Of Syria's estimated 10 million children, 8.6 million are now in dire need of assistance, up from about half a million after the first year of war. Nearly 6 million children are displaced or living as refugees, and about 2.5 million are out of school. Over 3 million children are exposed to the hazards of unexploded ordinance and land mines, even in areas where the conflict has died down. Some 40 per cent of those killed by land mines are children.

While the U.N. has verified about 2,500 children killed between 2014 and 2017, it says the actual numbers are far higher.
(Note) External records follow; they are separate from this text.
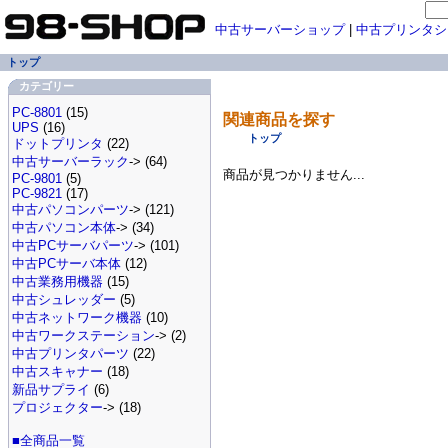
中古サーバーショップ
|
中古プリンタシ
トップ
カテゴリー
PC-8801
(15)
関連商品を探す
UPS
(16)
トップ
ドットプリンタ
(22)
中古サーバーラック
-> (64)
商品が見つかりません...
PC-9801
(5)
PC-9821
(17)
中古パソコンパーツ
-> (121)
中古パソコン本体
-> (34)
中古PCサーバパーツ
-> (101)
中古PCサーバ本体
(12)
中古業務用機器
(15)
中古シュレッダー
(5)
中古ネットワーク機器
(10)
中古ワークステーション
-> (2)
中古プリンタパーツ
(22)
中古スキャナー
(18)
新品サプライ
(6)
プロジェクター
-> (18)
■全商品一覧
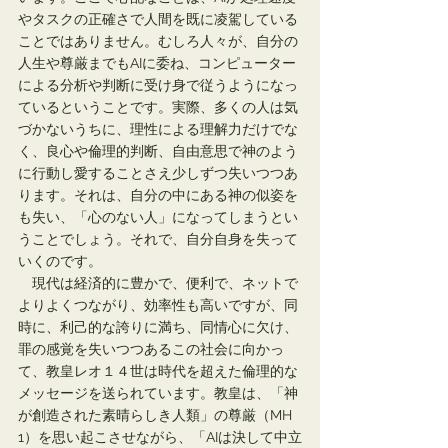
やタスクの正確さで人間を既に凌駕している
ことではありません。むしろ人々が、自分の
人生や尊厳までもAIに委ね、コンピューター
による分析や判断に受け身で従うようになっ
ているということです。実際、多くの人は気
づかないうちに、理性による理解力だけでな
く、良心や倫理的判断、自由意思で神のよう
に行動し愛することさえ少しずつ失いつつあ
ります。それは、自分の中にある神の似姿を
も失い、「心のない人」になってしまうとい
うことでしょう。それで、自分自身を失って
いくのです。
　現代は経済的に豊かで、便利で、ネットで
よりよくつながり、効率性も高いですが、同
時に、利己的な誇りに満ち、同情心に欠け、
罪の感覚を失いつつあるこの社会に向かっ
て、教皇レオ１４世は時代を超えた倫理的な
メッセージを送られています。教皇は、「神
が創造された素晴らしき人類」の尊厳（MH 
1）を思い起こさせながら、「AIは決して中立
The Britain-based Syrian Observatory for Human Rights, which has tracked the war since it began, has documented as many as 19,800 children killed since the conflict began in March 2011. A study published in the Lancet in January shows that children are increasingly bearing the brunt of the fighting, making up 23 per cent of the civilian casualties in 2016, compared to 8.9 per cent in 2011. The Lancet study reported at least 13,800 children have been killed from 2011 through 2016.

And in the first two months of 2018, more than 1,000 children have been killed or injured, according to the U.N.

"The war is going on unabated with an incredible, unacceptably brutal impact upon children," Geert Cappelaere, UNICEF's regional director for the Middle East and North Africa told The Associated Press. "This is a war on children. ...Thousands of children have been killed, continue to be killed. Tens of thousands of children have been seriously injured. Many of them are going to carry scars for life. Thousands of children have been disabled by war."

And despite moves to establish "de-escalation" zones by the parties to the conflict, the violence has only worsened. Nearly 400,000 of civilians are trapped in the rebel-held Damascus suburbs of eastern Ghouta as the government and allied forces wage a relentless bombing and shelling campaign to retake the area.

Save the Children, in a report issued on Monday, said that its partners on the ground have described an "apocalyptic" bombing campaign that has targeted homes, more than 60 schools, 24 hospitals and other medical facilities and forced thousands to live in underground shelters.

Further north, hundreds of thousands in the Kurdish district of Afrin are also squeezed amid a Turkish offensive to expel a U.S.-backed local Kurdish militia.

"For hundreds of thousands of children in Syria, this is the worst point of the conflict so far," Save the Children said in its report.